KASONGAN - Anggota DPRD Katingan mendukung rencana SOPD yang hendak melaksanakan ritual mapas lewu (tolak bala). Wacana itu kembali menyeruak seiring banyaknya bencana di Katingan.
Ketua DPRD Katingan Igantius Mantir Ledie Nussa mengatakan, suku Dayak sejak zaman dahulu mempercayai bahwa segala bentuk pelanggaran atau dosa yang cukup berat harus dikenakan hukum adat berupa singer (denda) hingga mapas lewu atau ritual adat untuk menjauhkan masyarakat dari mara bahaya.
"Untuk itulah kami menunggu kesiapan dari SOPD yang bersangkutan, kapan kira-kira dilaksanakan mapas lewu tersebut. Ritual ini harus dilakukan, karena adanya suatu persistiwa atau kejadian yang berhubungan dengan perbuatan yang tidak baik. Apalagi dilakukan oleh pejabat nomor satu di Katingan saat itu," ungkapnya, Senin (11/9) kemarin.
Ritual mapas lewu dilakukan guna menghindari kehidupan masyarakat Katingan dari segala musibah maupun pertikaian. Para tokoh adat percaya, apabila tidak dilakukan segera maka akan menimbulkan bencana atau musibah susulan yang lebih besar. Upaya tolak bala diharapkan mampu menciptakan suasana kerukunan dan keharmonisan antara manusia dengan alam. Mapas lewu dapat diartikan sebagai upacara tolak bala.
"Dalam tahun 2017 saja, sudah terjadi tiga kali musibah banjir yang cukup besar dan sangat merugikan masyarakat. Padahal sejak berdiri tahun 2002 lalu, tidak pernah sekalipun datang musibah banjir sebegitu parah dengan waktu yang sangat berdekatan," tukasnya.

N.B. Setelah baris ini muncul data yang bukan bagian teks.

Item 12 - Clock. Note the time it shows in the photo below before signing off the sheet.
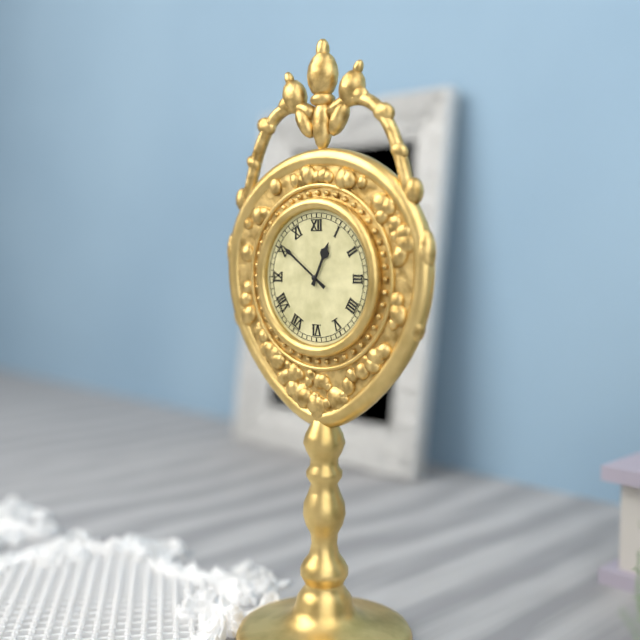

Kini masyarakat kembali dikejutkan dengan raibnya sebagian besar uang di APBD Kabupaten Katingan 2014 sebesar Rp 35 miliar yang disimpan di salah satu bank di Jakarta. Informasinya, kini uang tersebut cuma tersedia sekitar Rp 900 juta. Sedangkan sisanya belum diketahui keberadaannya. Kebenaran kasus tersebut masih simpang siur.
Sementara itu, anggota DPRD Katingan Karyadi menambahkan, beberapa hari terakhir masyarakat di wilayah utara khususnya yang bermukim di bantaran Sungai Samba mengeluhkan memburuknya kualitas sungai.
"Padahal Sungai Samba merupakan salah satu sungai yang paling bersih dibanding aliran sungai yang lain di Katingan. Tapi kini kondisinya sangat berbeda, saya juga tidak tahu mengapa. Yang jelas, air tidak bisa dimanfaatkan bahkan untuk mandi sekalipun," tukasnya.
Peristiwa itu tidak seperti biasanya. Sebab saat air sungai mulai meluap, warna air atau lumpur sungai cenderung stabil.
"Pertanyaannya adalah apakah ini merupakan fenomena alam di Sungai Katingan atau memang ada hal lain yang menyebabkan," imbuhnya.
Katingan memang masih memiliki kawasan hutan perawan seperti Taman Nasional Bukit Baka Bukit, namun tidak dapat dimungkiri bahwa di sekitarnya masih aktif pekerjaan beberapa pemegang IUPPHK (izin usaha pemanfaatan hasil hutan kayu).
"Ada juga masyarakat kita yang berusaha melakukan penambangan pada daerah aliran sungai sebagai mata pencaharian untuk mendapat sesuap nasi. Karena memang sumber usaha lainnya belum ada, inipun berkaitan dengan anjloknya harga beberapa komoditas hasil perkebunan seperti karet dan rotan," pungkasnya. (agg/yit)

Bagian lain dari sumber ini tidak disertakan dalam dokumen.